Kah-Siew Ho, Imran Malik, and Mela Poonacha
The ASRG has joined Project Argus, a worldwide microwave sky survey coordinated by the SETI League, a privately funded research foundation. The hydrogen line telescope is based on a parabolic reflector dish and a cylindrical feed-horn cavity and low-noise amplifier (LNA), and can be adjusted in azimuth and elevation to view the full sky. The telescope can monitor over 10,000 channels simultaneously for narrowband microwave signals - signals assumed to be of intelligent origin. Both human-assisted and completely automated signal screening methods are being employed to achieve faster data screening rates. Data are also screened for outbursts from Mira variable stars, pulsars, and comets, which also have signals in the same microwave region.
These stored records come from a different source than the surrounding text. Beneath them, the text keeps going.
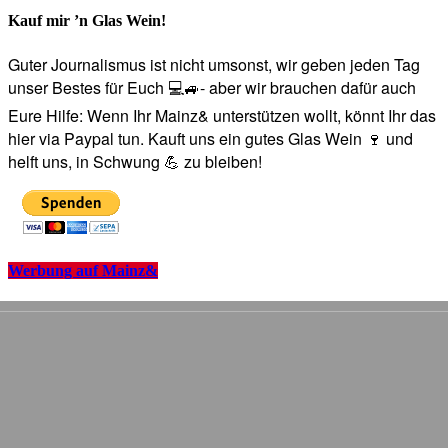
Kauf mir ’n Glas Wein!
Guter Journalismus ist nicht umsonst, wir geben jeden Tag
unser Bestes für Euch 💻🚙- aber wir brauchen dafür auch
Eure Hilfe: Wenn Ihr Mainz& unterstützen wollt, könnt Ihr das
hier via Paypal tun. Kauft uns ein gutes Glas Wein 🍷 und
helft uns, in Schwung 💪 zu bleiben!
Werbung auf Mainz&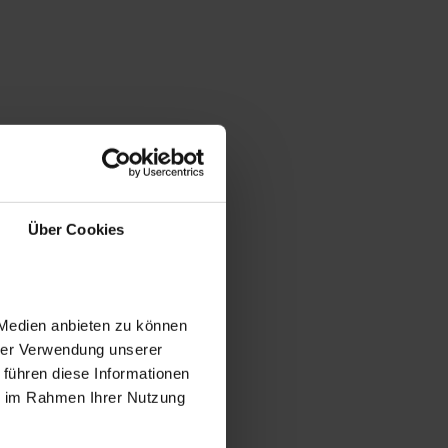
Über Cookies
 Medien anbieten zu können
hrer Verwendung unserer
 führen diese Informationen
ie im Rahmen Ihrer Nutzung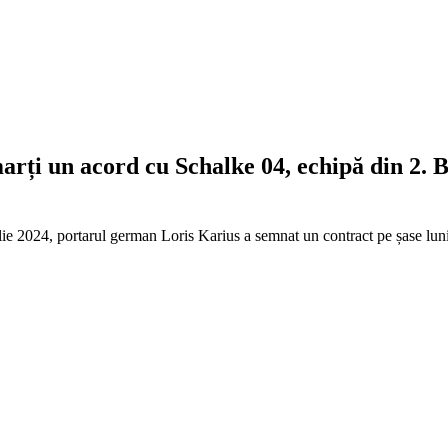
arți un acord cu Schalke 04, echipă din 2. 
ulie 2024, portarul german Loris Karius a semnat un contract pe șase lu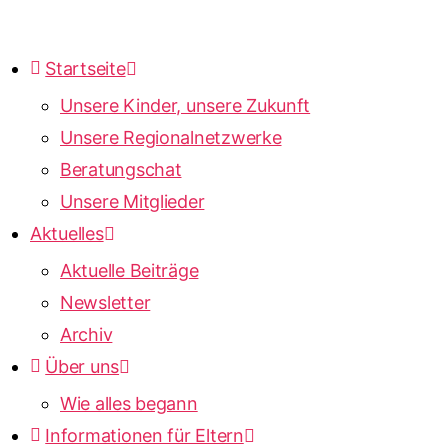
Startseite
Unsere Kinder, unsere Zukunft
Unsere Regionalnetzwerke
Beratungschat
Unsere Mitglieder
Aktuelles
Aktuelle Beiträge
Newsletter
Archiv
Über uns
Wie alles begann
Informationen für Eltern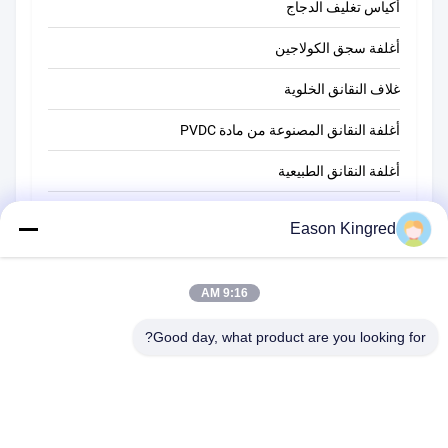
أكياس تغليف الدجاج
أغلفة سجق الكولاجين
غلاف النقانق الخلوية
أغلفة النقانق المصنوعة من مادة PVDC
أغلفة النقانق الطبيعية
أكياس تغليف أغذية
Eason Kingred
أكياس الطعام فراغ
فيلم تغليف المواد الغذائية
9:16 AM
Good day, what product are you looking for?
رقم 566 طريق تشانغجيانغ ، سوتشو ، الصين
هاتف:
00-86-13952400342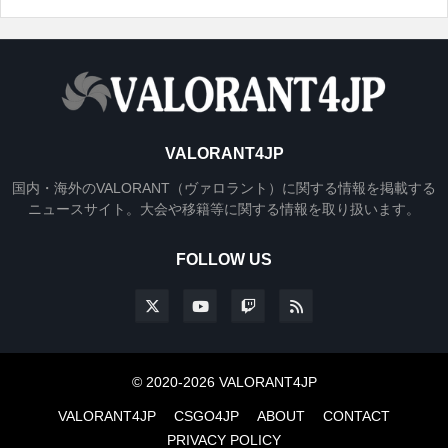
VALORANT4JP
国内・海外のVALORANT（ヴァロラント）に関する情報を掲載する
ニュースサイト。大会や移籍等に関する情報を取り扱います。
FOLLOW US
© 2020-2026 VALORANT4JP
VALORANT4JP
CSGO4JP
ABOUT
CONTACT
PRIVACY POLICY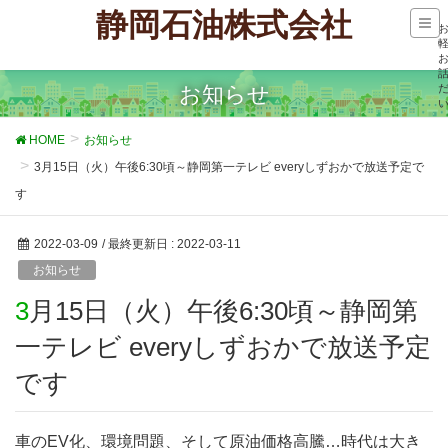
静岡石油株式会社
お知らせ
HOME
お知らせ
3月15日（火）午後6:30頃～静岡第一テレビ everyしずおかで放送予定で
す
2022-03-09
/ 最終更新日 :
2022-03-11
お知らせ
3月15日（火）午後6:30頃～静岡第
一テレビ everyしずおかで放送予定
です
車のEV化、環境問題、そして原油価格高騰…時代は大き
A near-infrared optical telescope with an aperture of one-meter has been constructed to detect interstellar laser transmissions. The near-IR telescope (4760 to 25000 cm-1) is being operated at the University of Kentucky. The telescope comprises a one meter visible / near-IR Fresnel lens, an aluminum compound parabolic concentrator, tilting interference filters, a robot for detector translation and star tracking, a liquid nitrogen Dewar and detectors (PbS, InSb, and InGaAs) and a 50 MHz preamplifier with 26 dB gain (max. data rate approximately 3 Gb per minute). Autocorrelation and cross-correlation are applied in screening the data collected.